Spain clampdown on tourist rentals will hit Irish property owners
Many Irish property owners have been short-term letting their properties but the authorities are compelling owners to register tourist properties and pay taxes
The move to regulate was designed to improve accommodation quality, reduce tax fraud and prevent unfair competition.
Spanish officials are about to begin on-the-ground inspections of unlicensed tourist rentals. The move follows the introduction in early 2016 of a new law compelling owners to register tourist properties under the newly introduced Vivienda con Fines Turísticos (VFT). It is likely to impact Irish property owners who purchased during the boom and have since been unable to sell, and instead are short-term letting their properties.
The law, introduced by the Registro de Turismo de Andalucía (RTA), requires that all property being rented out on a short-term basis must be registered. Periods of less than two consecutive months at a time are deemed short term. Longer periods are covered by Ley de Arrendamientos Urbanos for residential lettings.
The move to regulate was designed to improve accommodation quality, reduce tax fraud and prevent unfair competition. Local media has reported that tax authorities are preparing to carry out unannounced property inspections in person over the upcoming tourist season. These will be carried out by the Agencia Estatal de Administración Tributaria (AEAT), referred to as the Agencia Tributaria, the Spanish equivalent of Ireland’s Revenue Commissioners.
Irish property owners
Since the property crash many Irish property owners in Spain have been renting out properties along the coast. Many of these were purchased under different economic circumstances when long-term ownership was not the aim, instead the intention was to flip (sell quickly for a profit on or prior to the sale’s completion).

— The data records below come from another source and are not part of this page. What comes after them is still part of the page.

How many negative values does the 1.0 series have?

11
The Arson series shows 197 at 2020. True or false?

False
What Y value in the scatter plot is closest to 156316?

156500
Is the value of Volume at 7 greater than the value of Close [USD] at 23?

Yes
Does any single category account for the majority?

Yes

But following the crash, owners either couldn’t sell the properties or couldn’t do so at a price that would cover their loans, consequently many of these are now being rented out and the income is undeclared. Property letting through an agency in Spain can be expensive, and the advent of cheaper online DIY services has caused an explosion in short-term rentals. Airbnb, in particular, has been very high profile and has regularly been the target of ire from local councils, particularly along eastern coastal Spain.
The obligation to upgrade rental properties to the required standard and register them has been contentious since its introduction in Andalucia in 2016. At the time of the introduction there were widespread claims that it was merely an instrument to tax small-scale landlords out of the market. The process involves proportionally larger costs for individual owners than larger, professional operators.

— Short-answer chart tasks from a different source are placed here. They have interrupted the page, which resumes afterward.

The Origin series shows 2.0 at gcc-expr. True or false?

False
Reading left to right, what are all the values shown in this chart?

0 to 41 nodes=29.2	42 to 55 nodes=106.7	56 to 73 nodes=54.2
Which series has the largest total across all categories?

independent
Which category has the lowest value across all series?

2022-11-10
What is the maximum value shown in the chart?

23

It was also viewed as a further boost to the hotel and wider tourist industry’s perceived monopoly on tourist accommodation. There are two separate agencies now focused on targeting unlicensed tourist properties in Spain. Local councils have been very proactive in tracking down evaders. They claim that unlicensed property deprives regions of income and provides tourists with sub-par accommodation. Secondly, the Agencia Tributaria wishes to know about rental income which it believes is not being declared and is therefore untaxed.
Nicola Elrich of Spain-Holiday.com says that each region has specific laws, some of which are quite strict. Rentals in Barcelona are regulated very tightly and both Catalonia and the Balearics have issued Airbnb with large fines. Madrid, Malaga, Seville and Valencia are all examining regulation to curb tourist rentals.

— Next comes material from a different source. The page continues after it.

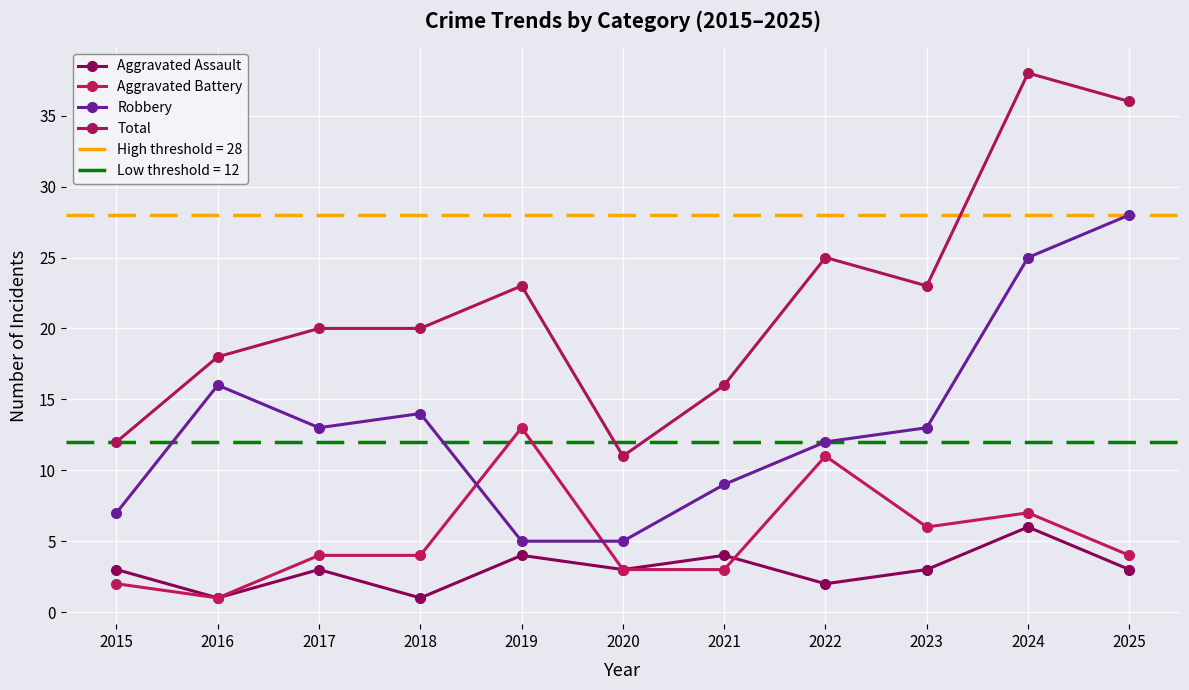

At which label does Total reach its minimum?

2020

Elrich says that registration in Andalucia is free, which is not the case in other jurisdictions. If owners have more than three properties within a 1km radius they need to register them as Apartamento Turistico, a category to which more stringent regulations apply such as fire escape access and air-conditioning in all rooms. She says that, in general, the laws have led to a better quality product for tourists which, in the longer term, will lead to a stronger industry.
Airbnb claims most of the people using the platform are homeowners trying to make some extra cash or make ends meet. Councils claim it actively enables commercial landlords to continue to drive up rents and displace locals.
I have a property in Spain that I short-term let, what if I don’t register?
The agencia will trace owners either through online platforms or via the land registry. On discovery of an unlicensed premises they will request rental data from the promoters. From July onwards short-term rental platforms are required to provide financial information and will need to include licence numbers with advertised properties. They are also required to send historic data to January 1st last if requested. This will make it almost impossible to promote unregistered properties.
The implications for those with unregistered rental properties, even if rented only periodically, are pretty serious. Firstly, there are substantial fines. Notionally these can be up to €180,000, but to date have been much lower than this.
Any income that can be proven will be subject to Spanish income tax and applicable interest. This information will subsequently be available to the Irish tax authorities, on the basis of an information sharing agreement between tax authorities within the EU.
Any balance of tax and interest will be due at home. In addition, if the property owner wishes to continue renting out the property, they will need to undertake necessary upgrades to the property to meet the quality standards required to become an official tourist rental.